To do: Copy out the rows verbatim from the line containing "Coordonnées" through the line containing "sur bertrand jaumotte", including both of those lines.
=== Records provided ===
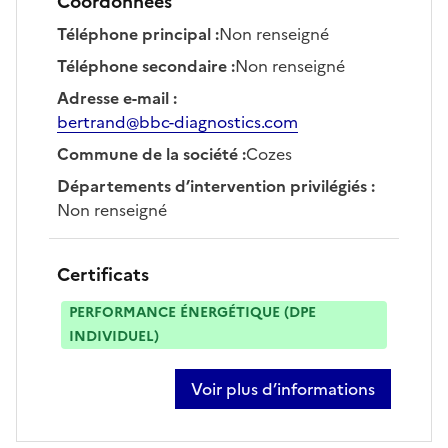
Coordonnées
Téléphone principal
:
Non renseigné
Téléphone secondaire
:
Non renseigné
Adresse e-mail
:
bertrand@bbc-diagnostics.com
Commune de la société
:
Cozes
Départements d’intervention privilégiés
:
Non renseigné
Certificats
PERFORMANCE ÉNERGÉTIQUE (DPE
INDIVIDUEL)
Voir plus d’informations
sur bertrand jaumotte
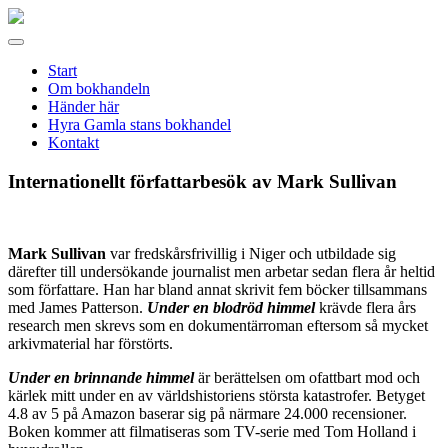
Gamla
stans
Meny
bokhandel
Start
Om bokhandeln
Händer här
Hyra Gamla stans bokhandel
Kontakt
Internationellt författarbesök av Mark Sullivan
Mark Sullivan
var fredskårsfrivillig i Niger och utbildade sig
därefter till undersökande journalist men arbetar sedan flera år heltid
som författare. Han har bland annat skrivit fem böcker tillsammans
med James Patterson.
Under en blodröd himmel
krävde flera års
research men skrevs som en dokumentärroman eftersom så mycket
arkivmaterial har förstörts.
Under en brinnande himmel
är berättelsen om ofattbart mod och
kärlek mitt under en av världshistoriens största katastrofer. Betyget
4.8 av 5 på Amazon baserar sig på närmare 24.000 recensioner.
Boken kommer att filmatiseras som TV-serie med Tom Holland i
===
=== Records provided ===
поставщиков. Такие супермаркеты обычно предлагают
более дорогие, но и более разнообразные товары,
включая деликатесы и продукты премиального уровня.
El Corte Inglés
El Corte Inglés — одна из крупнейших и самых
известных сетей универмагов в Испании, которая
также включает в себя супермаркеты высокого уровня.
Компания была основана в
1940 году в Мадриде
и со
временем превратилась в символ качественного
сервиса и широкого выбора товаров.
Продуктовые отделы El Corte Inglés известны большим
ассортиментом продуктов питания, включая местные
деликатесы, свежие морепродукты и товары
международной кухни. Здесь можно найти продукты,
===
Completed exercise:
Coordonnées
Téléphone principal
:
Non renseigné
Téléphone secondaire
:
Non renseigné
Adresse e-mail
:
bertrand@bbc-diagnostics.com
Commune de la société
:
Cozes
Départements d’intervention privilégiés
:
Non renseigné
Certificats
PERFORMANCE ÉNERGÉTIQUE (DPE
INDIVIDUEL)
Voir plus d’informations
sur bertrand jaumotte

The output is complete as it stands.